Many of the current or first generation government regulations were broad in nature. They are getting more explicit and lengthy. Ever read the NIST 800 series? This is not necessarily a bad thing, but bureaucracy can sometimes be slow to respond to rapidly changing environments. Satisfying regulations is always a start, but never a guarantee of security. In 2013, we will see more required oversight, business practice investigations, clarity in technical and behavioral requirements, and those out of compliance will be penalized.
- Mobile malware and attacks increase
No surprises here. Although it falls into the category of blazingly obvious, it still deserves a call-out. The rapid adoption of smartphones worldwide has spawned an insatiable vortex of desire for applications and services. Each an opportunity for attackers. The rush and competition for product releases has left security as a distant bystander. This environment is ripe for rampant malware and attacks. We all will start to see and feel the pain in 2013.
- Covert attacks get better, more sophisticated, and tougher to decipher
Amateur night is over. Although the vast majority of malware out on the Internet is basic and well understood, this will begin to change. Sophisticated covert attackers have learned that discovery is the death knell of their malware. They will take innovative steps to stay hidden, be more resilient, survive counter-attacks, and make it much more challenging for security researchers to understand the inner working of future malware.
- Innovation rules. Attackers and defenders get better, at a much faster rate than before.
Investment spurs innovation. The world is becoming more connected between people and valuable services. With governments, businesses, and consumers investing in security, the stakes and investment are raised. Both attackers and defenders will improve to counter their respective adversaries with innovations backed by these investments and opportunities. The race will simply get faster.
- Patent lawsuits to infiltrate the security services industry?
Patent lawsuits are rampant in the technology sector. Will security become the latest target in 2013? Perhaps. This prediction will come down to economics.
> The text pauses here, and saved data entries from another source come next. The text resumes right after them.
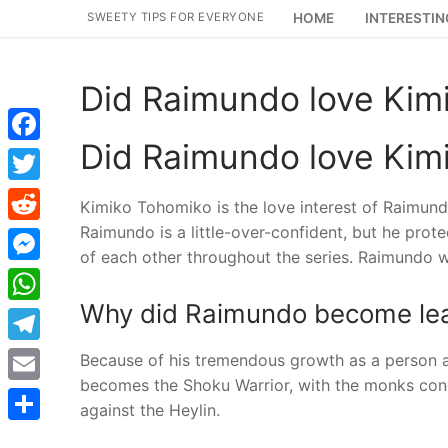
Skip
SWEETY TIPS FOR EVERYONE
HOME
INTERESTIN
to
content
Did Raimundo love Kim
Did Raimundo love Kim
Facebook
Twitter
Kimiko Tohomiko is the love interest of Raimun
Raimundo is a little-over-confident, but he prot
Reddit
of each other throughout the series. Raimundo w
Messenger
Why did Raimundo become le
WhatsApp
Telegram
Because of his tremendous growth as a person a
becomes the Shoku Warrior, with the monks congr
Email
against the Heylin.
Share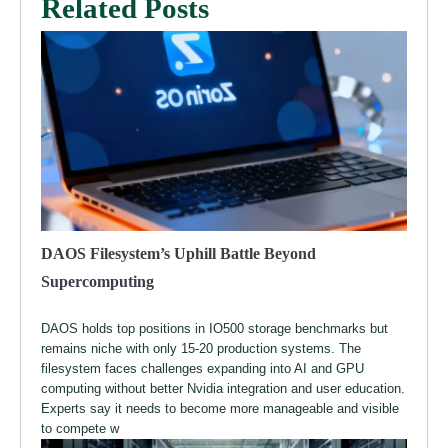
Related Posts
DAOS Filesystem’s Uphill Battle Beyond
Supercomputing
DAOS holds top positions in IO500 storage benchmarks but
remains niche with only 15-20 production systems. The
filesystem faces challenges expanding into AI and GPU
computing without better Nvidia integration and user education.
Experts say it needs to become more manageable and visible
to compete w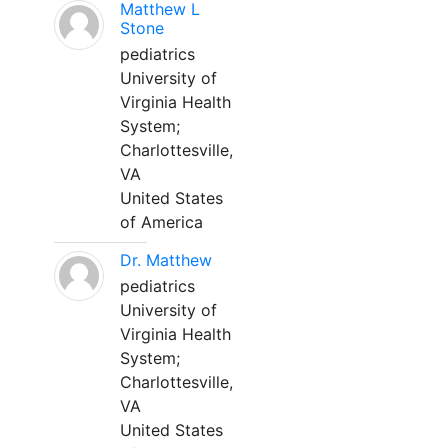
Matthew L
Stone
pediatrics
University of
Virginia Health
System;
Charlottesville,
VA
United States
of America
Dr. Matthew
pediatrics
University of
Virginia Health
System;
Charlottesville,
VA
United States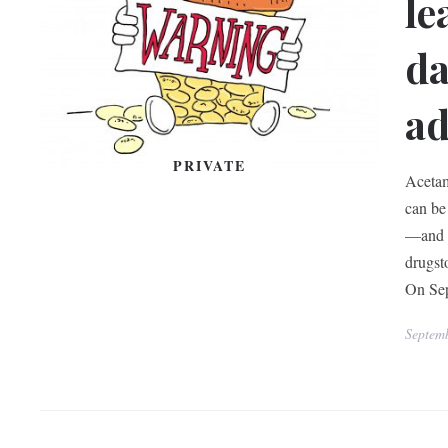
le
da
ad
PRIVATE
Acetam
can be
—and c
drugst
On Sep
Septem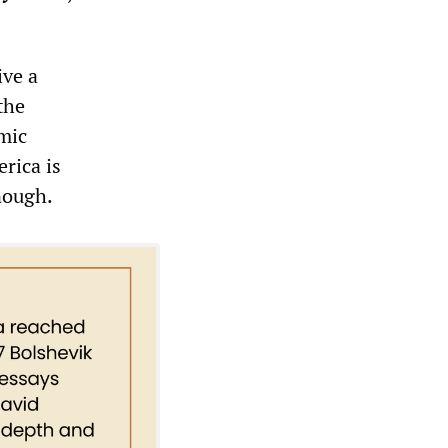
ive a
 the
omic
erica is
nough.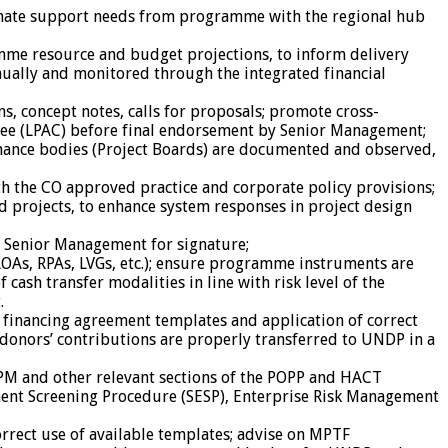
dinate support needs from programme with the regional hub
me resource and budget projections, to inform delivery
nually and monitored through the integrated financial
s, concept notes, calls for proposals; promote cross-
ittee (LPAC) before final endorsement by Senior Management;
nance bodies (Project Boards) are documented and observed,
th the CO approved practice and corporate policy provisions;
projects, to enhance system responses in project design
o Senior Management for signature;
As, RPAs, LVGs, etc.); ensure programme instruments are
sh transfer modalities in line with risk level of the
.
 financing agreement templates and application of correct
 donors’ contributions are properly transferred to UNDP in a
PM and other relevant sections of the POPP and HACT
nment Screening Procedure (SESP), Enterprise Risk Management
rrect use of available templates; advise on MPTF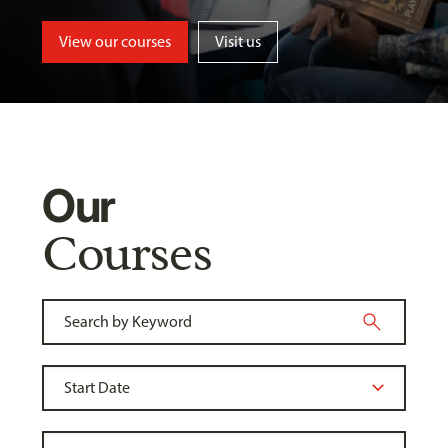
View our courses
Visit us
Our
Courses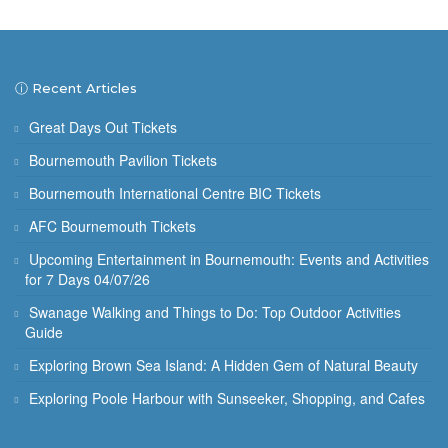
ⓘ Recent Articles
Great Days Out Tickets
Bournemouth Pavilion Tickets
Bournemouth International Centre BIC Tickets
AFC Bournemouth Tickets
Upcoming Entertainment in Bournemouth: Events and Activities
for 7 Days 04/07/26
Swanage Walking and Things to Do: Top Outdoor Activities
Guide
Exploring Brown Sea Island: A Hidden Gem of Natural Beauty
Exploring Poole Harbour with Sunseeker, Shopping, and Cafes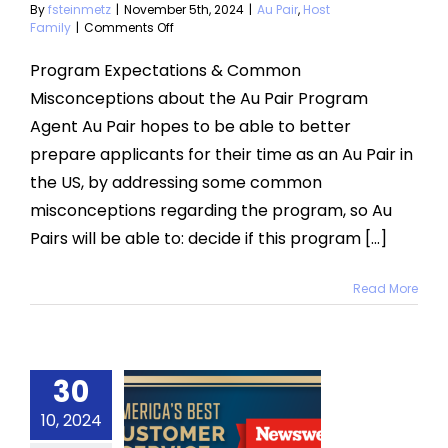
By
fsteinmetz
|
November 5th, 2024
|
Au Pair
,
Host
on
Family
|
Comments Off
Expectations
and
Program Expectations & Common
Misconceptions
Misconceptions about the Au Pair Program
Agent Au Pair hopes to be able to better
prepare applicants for their time as an Au Pair in
the US, by addressing some common
misconceptions regarding the program, so Au
Pairs will be able to: decide if this program [...]
Read More
30
erica’s
Best
10, 2024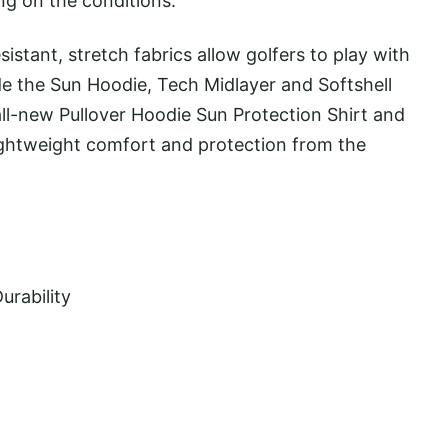
ng on the conditions.
istant, stretch fabrics allow golfers to play with
e the Sun Hoodie, Tech Midlayer and Softshell
ll-new Pullover Hoodie Sun Protection Shirt and
lightweight comfort and protection from the
urability
y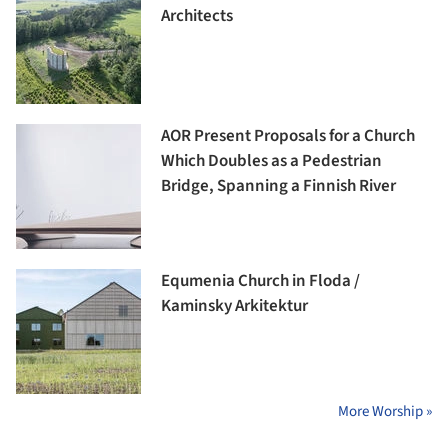
Architects
AOR Present Proposals for a Church
Which Doubles as a Pedestrian
Bridge, Spanning a Finnish River
Equmenia Church in Floda /
Kaminsky Arkitektur
More Worship »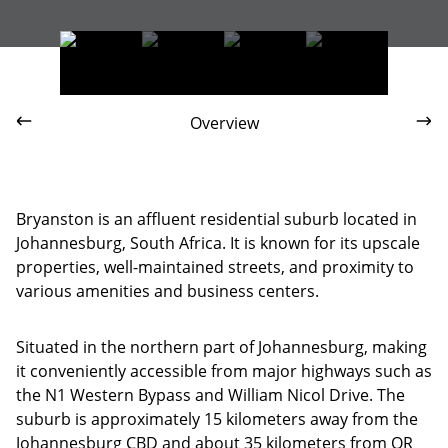
Brescia House
Overview
Bryanston is an affluent residential suburb located in
Johannesburg, South Africa. It is known for its upscale
properties, well-maintained streets, and proximity to
various amenities and business centers.
Situated in the northern part of Johannesburg, making
it conveniently accessible from major highways such as
the N1 Western Bypass and William Nicol Drive. The
suburb is approximately 15 kilometers away from the
Johannesburg CBD and about 35 kilometers from OR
I will confidently predict more patents will be filed for security in 2013. Only if a significant paycheck is plausible, will the patent lawsuit community begin to circle. I give this a 50% chance of seeing a security technology patent lawsuit by the end of the year.
There you have it. My top 10 predictions for 2013. Come back in December and we can celebrate together or you can berate me mercilessly. Either way, it should be a fun and interesting 12 months.